Friday, December 2, 2011

String equality, identity and interning in Python

In a list of things I should have already known comes this. The difference between using 'is' and == on strings in Python.

Let's look at two strings. One unicode (u"unicode string") and one not "not unicode string".

Python 2.7.2+ (default, Oct  4 2011, 20:03:08) 
>>> type("foo")
type 'str'
>>> type(u"foo")
type "unicode"
>>> u"foo" == "foo"
True
>>> u"foo" is "foo"
False

So using == shows the two strings as equal, and 'is' doesn't. What's going on here?

Python interns its strings.

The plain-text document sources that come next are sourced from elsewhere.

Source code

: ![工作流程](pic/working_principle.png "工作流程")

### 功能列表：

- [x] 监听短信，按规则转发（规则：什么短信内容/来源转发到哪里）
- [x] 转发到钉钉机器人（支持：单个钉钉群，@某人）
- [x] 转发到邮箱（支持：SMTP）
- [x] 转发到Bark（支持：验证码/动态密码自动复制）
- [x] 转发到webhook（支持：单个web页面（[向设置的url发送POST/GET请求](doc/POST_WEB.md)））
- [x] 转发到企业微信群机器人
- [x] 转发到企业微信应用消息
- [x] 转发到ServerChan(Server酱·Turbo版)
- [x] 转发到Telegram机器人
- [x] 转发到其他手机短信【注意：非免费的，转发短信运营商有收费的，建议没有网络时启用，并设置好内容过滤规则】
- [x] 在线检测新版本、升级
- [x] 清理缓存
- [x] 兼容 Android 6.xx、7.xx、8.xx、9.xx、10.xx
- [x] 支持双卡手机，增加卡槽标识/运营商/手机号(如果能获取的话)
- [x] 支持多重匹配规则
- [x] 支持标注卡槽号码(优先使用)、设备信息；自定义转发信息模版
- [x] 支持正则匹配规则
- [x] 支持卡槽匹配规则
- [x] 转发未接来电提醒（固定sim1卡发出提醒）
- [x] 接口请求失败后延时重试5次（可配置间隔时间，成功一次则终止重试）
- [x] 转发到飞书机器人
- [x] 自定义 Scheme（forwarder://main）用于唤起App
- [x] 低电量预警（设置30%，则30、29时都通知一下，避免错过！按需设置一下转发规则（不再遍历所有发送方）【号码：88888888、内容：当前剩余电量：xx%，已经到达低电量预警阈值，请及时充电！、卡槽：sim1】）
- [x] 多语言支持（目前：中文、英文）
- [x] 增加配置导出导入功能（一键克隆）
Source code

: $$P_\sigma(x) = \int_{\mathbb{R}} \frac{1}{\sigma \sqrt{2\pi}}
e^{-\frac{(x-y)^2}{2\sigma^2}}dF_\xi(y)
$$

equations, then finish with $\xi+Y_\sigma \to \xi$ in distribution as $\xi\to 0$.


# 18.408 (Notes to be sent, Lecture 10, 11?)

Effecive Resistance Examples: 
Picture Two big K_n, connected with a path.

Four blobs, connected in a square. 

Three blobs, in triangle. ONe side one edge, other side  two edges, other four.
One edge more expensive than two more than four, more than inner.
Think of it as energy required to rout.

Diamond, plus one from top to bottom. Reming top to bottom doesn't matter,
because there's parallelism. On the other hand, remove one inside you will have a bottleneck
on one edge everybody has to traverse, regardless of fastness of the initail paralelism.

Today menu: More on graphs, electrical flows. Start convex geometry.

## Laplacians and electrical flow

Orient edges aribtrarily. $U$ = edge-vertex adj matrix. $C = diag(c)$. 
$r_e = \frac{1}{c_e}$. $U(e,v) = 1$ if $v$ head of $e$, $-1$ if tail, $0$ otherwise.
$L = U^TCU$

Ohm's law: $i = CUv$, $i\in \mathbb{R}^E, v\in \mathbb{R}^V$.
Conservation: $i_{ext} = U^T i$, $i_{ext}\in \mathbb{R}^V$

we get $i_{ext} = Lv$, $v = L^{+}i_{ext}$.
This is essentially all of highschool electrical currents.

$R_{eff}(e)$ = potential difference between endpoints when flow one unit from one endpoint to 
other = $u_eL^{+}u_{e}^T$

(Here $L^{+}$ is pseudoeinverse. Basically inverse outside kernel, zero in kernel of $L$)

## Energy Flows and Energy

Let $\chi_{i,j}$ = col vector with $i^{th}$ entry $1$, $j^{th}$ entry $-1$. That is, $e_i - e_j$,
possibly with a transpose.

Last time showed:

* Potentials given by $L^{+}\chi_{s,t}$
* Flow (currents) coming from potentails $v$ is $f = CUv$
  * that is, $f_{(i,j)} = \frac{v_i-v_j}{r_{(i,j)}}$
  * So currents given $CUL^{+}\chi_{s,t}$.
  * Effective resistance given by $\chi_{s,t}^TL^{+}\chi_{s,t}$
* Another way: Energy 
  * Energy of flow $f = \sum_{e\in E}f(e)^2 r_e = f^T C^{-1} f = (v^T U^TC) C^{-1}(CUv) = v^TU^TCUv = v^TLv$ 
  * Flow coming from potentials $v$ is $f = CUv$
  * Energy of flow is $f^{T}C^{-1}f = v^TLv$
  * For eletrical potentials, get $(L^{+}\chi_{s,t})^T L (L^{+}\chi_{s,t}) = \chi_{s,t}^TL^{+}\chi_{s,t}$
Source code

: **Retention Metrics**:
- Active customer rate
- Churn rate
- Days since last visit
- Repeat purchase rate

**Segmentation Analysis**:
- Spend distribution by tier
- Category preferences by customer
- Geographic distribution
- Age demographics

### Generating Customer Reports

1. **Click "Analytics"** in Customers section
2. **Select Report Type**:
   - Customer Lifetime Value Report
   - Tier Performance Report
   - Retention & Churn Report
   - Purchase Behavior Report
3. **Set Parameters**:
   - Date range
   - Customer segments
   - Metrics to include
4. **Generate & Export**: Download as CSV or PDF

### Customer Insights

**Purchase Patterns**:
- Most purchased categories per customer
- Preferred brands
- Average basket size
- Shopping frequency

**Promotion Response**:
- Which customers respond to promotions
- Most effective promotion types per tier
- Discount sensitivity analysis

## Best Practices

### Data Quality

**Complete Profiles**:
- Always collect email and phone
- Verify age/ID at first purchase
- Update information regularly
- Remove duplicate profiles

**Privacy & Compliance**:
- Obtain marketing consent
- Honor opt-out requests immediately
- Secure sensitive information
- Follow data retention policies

Which means only one copy of each distinct string is stored. You can see this by using the built-in function id() to see the identity of our strings.

>>> a = "foo"
>>> b = "foo"
>>> c = u"foo"
>>> print id(a)
3074129864
>>> print id(b)
3074129864
>>> print id(c)
3074128400
You can see our normal strings have the same id because they are the same object. Our unicode string has a different id to our two 'normal' strings. Using the == operator asks python to compare equality of our two strings. Using 'is' compares the identity. As our unicode and normal string are different objects, comparing with 'is' returns false.

I wonder how many of us are guilty of misusing 'is' on strings?